▶ **AIM OF THE TASK**
Each line in the entries that has the word "Oakridge" has to be copied.

▶ **RECORDS TO USE**
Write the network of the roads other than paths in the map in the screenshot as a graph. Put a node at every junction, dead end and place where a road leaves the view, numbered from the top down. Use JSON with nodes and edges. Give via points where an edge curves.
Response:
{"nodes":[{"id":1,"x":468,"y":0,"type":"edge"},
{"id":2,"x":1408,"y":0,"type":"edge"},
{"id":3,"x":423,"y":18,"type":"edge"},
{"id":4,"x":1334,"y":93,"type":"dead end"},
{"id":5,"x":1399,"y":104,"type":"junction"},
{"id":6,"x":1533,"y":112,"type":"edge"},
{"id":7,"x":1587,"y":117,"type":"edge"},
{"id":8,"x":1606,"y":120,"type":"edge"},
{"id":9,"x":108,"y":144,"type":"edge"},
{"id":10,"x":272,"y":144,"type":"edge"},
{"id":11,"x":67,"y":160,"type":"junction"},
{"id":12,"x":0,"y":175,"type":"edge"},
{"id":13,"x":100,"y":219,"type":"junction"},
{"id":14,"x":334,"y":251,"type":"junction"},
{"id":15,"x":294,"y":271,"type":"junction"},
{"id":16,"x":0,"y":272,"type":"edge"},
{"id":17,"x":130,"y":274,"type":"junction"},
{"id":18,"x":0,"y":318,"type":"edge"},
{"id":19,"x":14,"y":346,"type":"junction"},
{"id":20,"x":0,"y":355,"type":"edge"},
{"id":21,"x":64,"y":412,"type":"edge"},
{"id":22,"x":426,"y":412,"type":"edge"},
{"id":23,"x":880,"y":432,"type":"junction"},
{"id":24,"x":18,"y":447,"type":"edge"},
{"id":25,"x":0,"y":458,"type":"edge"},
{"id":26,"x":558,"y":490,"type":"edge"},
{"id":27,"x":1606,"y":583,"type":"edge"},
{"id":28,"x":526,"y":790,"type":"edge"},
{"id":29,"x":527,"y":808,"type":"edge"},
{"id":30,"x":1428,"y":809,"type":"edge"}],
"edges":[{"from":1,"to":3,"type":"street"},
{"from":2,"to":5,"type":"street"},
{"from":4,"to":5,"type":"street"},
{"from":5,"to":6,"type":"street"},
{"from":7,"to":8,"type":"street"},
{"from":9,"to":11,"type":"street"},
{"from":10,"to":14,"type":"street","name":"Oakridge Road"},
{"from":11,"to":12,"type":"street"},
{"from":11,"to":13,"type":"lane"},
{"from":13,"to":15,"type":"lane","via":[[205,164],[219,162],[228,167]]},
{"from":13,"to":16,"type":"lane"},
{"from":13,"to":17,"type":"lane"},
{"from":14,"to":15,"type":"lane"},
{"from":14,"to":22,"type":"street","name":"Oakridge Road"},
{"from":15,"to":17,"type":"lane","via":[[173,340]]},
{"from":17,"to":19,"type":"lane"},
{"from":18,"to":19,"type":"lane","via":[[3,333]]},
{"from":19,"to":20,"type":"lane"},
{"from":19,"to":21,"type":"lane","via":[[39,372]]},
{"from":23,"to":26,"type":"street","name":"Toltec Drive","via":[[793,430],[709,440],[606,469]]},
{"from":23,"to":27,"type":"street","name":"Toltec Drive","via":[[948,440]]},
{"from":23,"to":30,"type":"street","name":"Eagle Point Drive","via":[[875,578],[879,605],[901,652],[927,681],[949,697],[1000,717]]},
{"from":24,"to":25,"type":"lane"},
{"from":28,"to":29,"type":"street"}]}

▶ **ANSWER TO THIS TASK**
{"from":10,"to":14,"type":"street","name":"Oakridge Road"},
{"from":14,"to":22,"type":"street","name":"Oakridge Road"},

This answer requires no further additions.